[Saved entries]
──────────

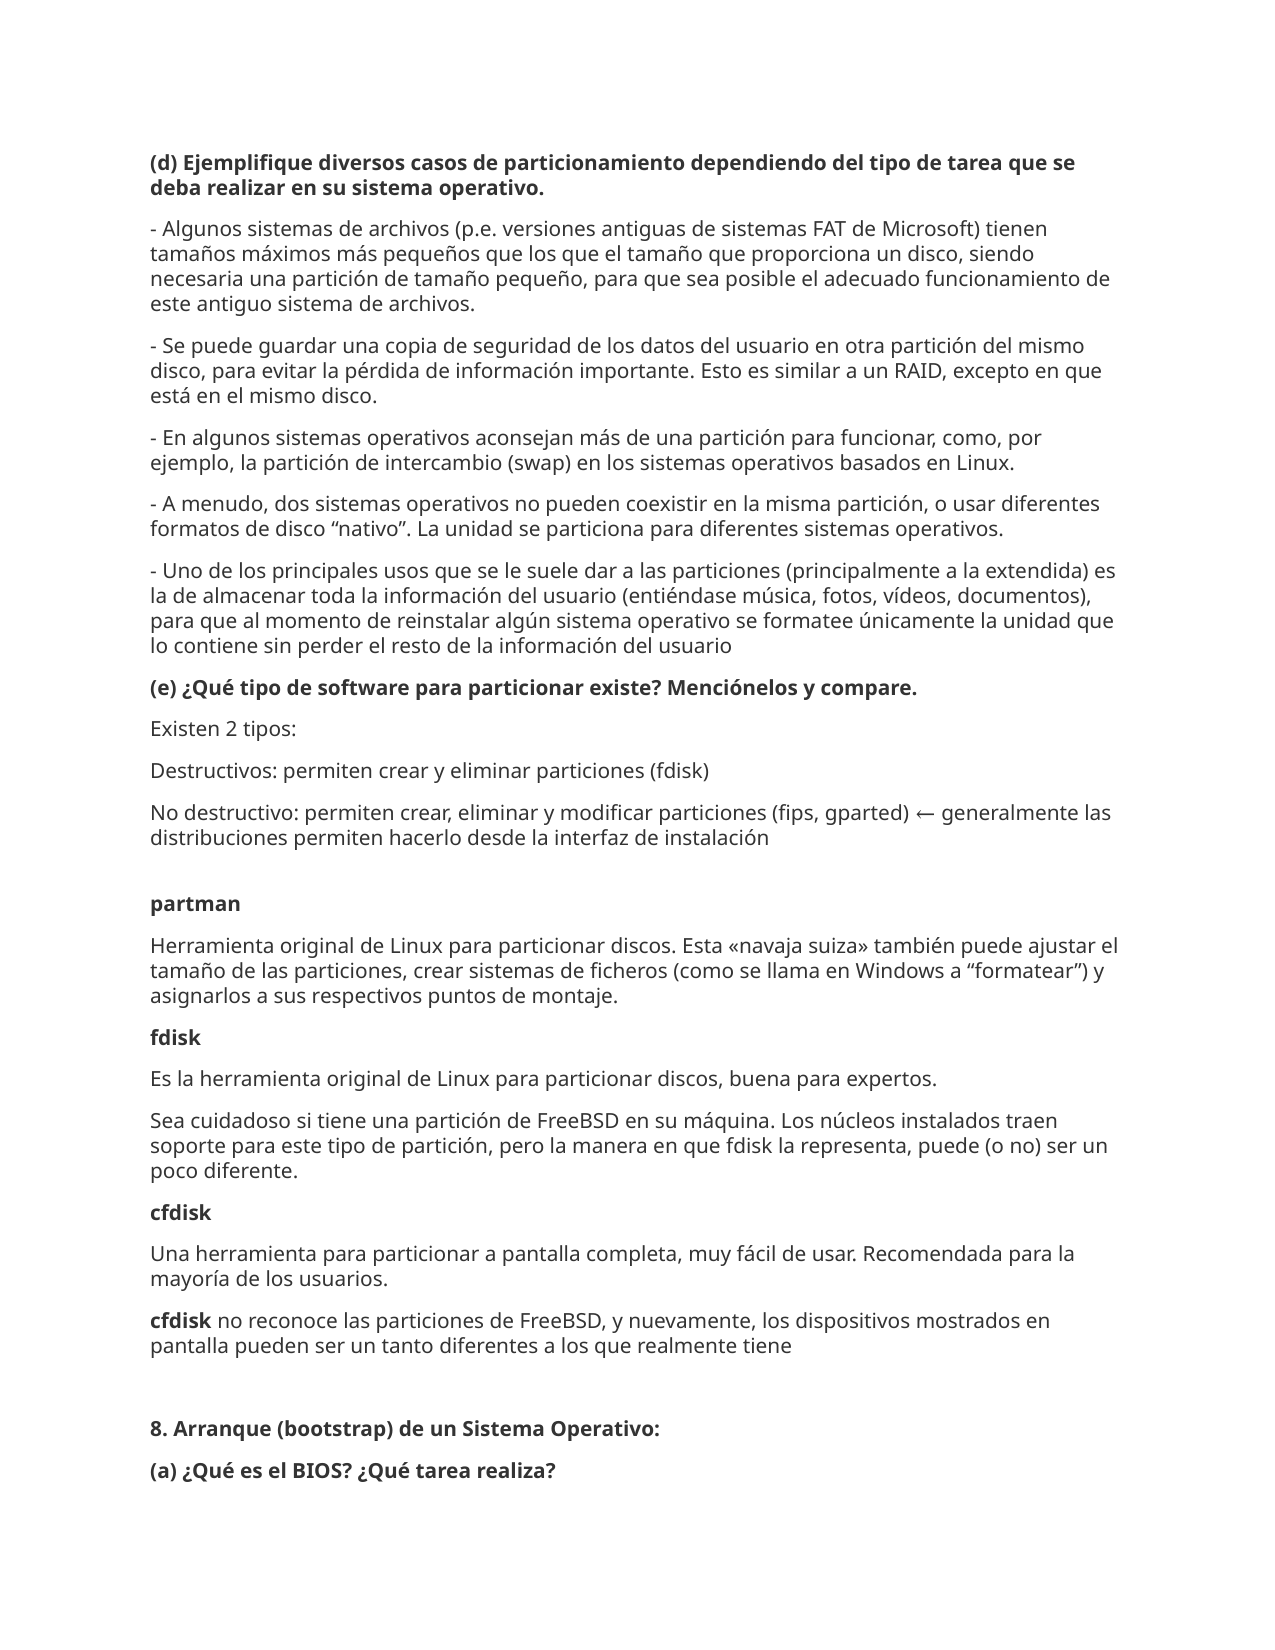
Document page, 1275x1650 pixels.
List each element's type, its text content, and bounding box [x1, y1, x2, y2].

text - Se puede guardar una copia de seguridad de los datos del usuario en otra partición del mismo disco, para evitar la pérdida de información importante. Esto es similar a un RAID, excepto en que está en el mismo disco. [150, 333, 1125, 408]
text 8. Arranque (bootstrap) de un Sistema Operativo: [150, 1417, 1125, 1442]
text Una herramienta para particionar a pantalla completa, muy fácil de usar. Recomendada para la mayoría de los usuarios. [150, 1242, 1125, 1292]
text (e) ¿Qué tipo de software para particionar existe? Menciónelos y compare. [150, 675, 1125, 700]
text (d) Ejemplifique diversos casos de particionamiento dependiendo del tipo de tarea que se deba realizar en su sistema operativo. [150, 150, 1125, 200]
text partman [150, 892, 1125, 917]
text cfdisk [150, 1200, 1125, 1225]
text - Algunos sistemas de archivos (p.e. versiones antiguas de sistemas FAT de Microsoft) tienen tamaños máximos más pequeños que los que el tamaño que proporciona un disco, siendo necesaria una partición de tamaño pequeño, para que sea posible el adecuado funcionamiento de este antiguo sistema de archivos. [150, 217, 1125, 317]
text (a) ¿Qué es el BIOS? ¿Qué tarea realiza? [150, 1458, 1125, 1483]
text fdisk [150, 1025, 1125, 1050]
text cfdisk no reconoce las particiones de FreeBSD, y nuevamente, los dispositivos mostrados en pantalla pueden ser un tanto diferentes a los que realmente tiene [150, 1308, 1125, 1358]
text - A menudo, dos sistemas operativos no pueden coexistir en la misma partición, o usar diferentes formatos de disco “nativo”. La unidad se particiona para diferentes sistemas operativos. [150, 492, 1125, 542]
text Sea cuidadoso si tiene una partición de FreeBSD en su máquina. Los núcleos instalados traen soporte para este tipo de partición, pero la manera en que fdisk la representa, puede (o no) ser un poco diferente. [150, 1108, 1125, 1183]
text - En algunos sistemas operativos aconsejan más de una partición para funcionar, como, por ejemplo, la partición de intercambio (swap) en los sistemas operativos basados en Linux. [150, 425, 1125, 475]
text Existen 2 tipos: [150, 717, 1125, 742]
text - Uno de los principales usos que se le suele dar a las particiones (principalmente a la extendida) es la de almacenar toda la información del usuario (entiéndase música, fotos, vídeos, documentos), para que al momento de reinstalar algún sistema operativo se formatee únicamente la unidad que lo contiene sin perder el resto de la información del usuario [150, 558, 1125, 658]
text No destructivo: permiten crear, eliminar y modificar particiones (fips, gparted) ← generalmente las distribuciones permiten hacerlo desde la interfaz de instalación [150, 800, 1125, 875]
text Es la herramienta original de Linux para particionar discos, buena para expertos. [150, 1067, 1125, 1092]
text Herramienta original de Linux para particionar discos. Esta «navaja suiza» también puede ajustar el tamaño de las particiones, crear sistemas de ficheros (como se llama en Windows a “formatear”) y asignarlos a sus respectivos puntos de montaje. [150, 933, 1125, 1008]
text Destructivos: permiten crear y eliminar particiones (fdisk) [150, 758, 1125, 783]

──────────

Transcribe the entries word for word, without their pictures.

Document page, 1275x1650 pixels.
List each element's type, its text content, and bounding box [x1, y1, x2, y2].

text - Se puede guardar una copia de seguridad de los datos del usuario en otra partición del mismo disco, para evitar la pérdida de información importante. Esto es similar a un RAID, excepto en que está en el mismo disco. [150, 333, 1125, 408]
text 8. Arranque (bootstrap) de un Sistema Operativo: [150, 1417, 1125, 1442]
text Una herramienta para particionar a pantalla completa, muy fácil de usar. Recomendada para la mayoría de los usuarios. [150, 1242, 1125, 1292]
text (e) ¿Qué tipo de software para particionar existe? Menciónelos y compare. [150, 675, 1125, 700]
text (d) Ejemplifique diversos casos de particionamiento dependiendo del tipo de tarea que se deba realizar en su sistema operativo. [150, 150, 1125, 200]
text partman [150, 892, 1125, 917]
text cfdisk [150, 1200, 1125, 1225]
text - Algunos sistemas de archivos (p.e. versiones antiguas de sistemas FAT de Microsoft) tienen tamaños máximos más pequeños que los que el tamaño que proporciona un disco, siendo necesaria una partición de tamaño pequeño, para que sea posible el adecuado funcionamiento de este antiguo sistema de archivos. [150, 217, 1125, 317]
text (a) ¿Qué es el BIOS? ¿Qué tarea realiza? [150, 1458, 1125, 1483]
text fdisk [150, 1025, 1125, 1050]
text cfdisk no reconoce las particiones de FreeBSD, y nuevamente, los dispositivos mostrados en pantalla pueden ser un tanto diferentes a los que realmente tiene [150, 1308, 1125, 1358]
text - A menudo, dos sistemas operativos no pueden coexistir en la misma partición, o usar diferentes formatos de disco “nativo”. La unidad se particiona para diferentes sistemas operativos. [150, 492, 1125, 542]
text Sea cuidadoso si tiene una partición de FreeBSD en su máquina. Los núcleos instalados traen soporte para este tipo de partición, pero la manera en que fdisk la representa, puede (o no) ser un poco diferente. [150, 1108, 1125, 1183]
text - En algunos sistemas operativos aconsejan más de una partición para funcionar, como, por ejemplo, la partición de intercambio (swap) en los sistemas operativos basados en Linux. [150, 425, 1125, 475]
text Existen 2 tipos: [150, 717, 1125, 742]
text - Uno de los principales usos que se le suele dar a las particiones (principalmente a la extendida) es la de almacenar toda la información del usuario (entiéndase música, fotos, vídeos, documentos), para que al momento de reinstalar algún sistema operativo se formatee únicamente la unidad que lo contiene sin perder el resto de la información del usuario [150, 558, 1125, 658]
text No destructivo: permiten crear, eliminar y modificar particiones (fips, gparted) ← generalmente las distribuciones permiten hacerlo desde la interfaz de instalación [150, 800, 1125, 875]
text Es la herramienta original de Linux para particionar discos, buena para expertos. [150, 1067, 1125, 1092]
text Herramienta original de Linux para particionar discos. Esta «navaja suiza» también puede ajustar el tamaño de las particiones, crear sistemas de ficheros (como se llama en Windows a “formatear”) y asignarlos a sus respectivos puntos de montaje. [150, 933, 1125, 1008]
text Destructivos: permiten crear y eliminar particiones (fdisk) [150, 758, 1125, 783]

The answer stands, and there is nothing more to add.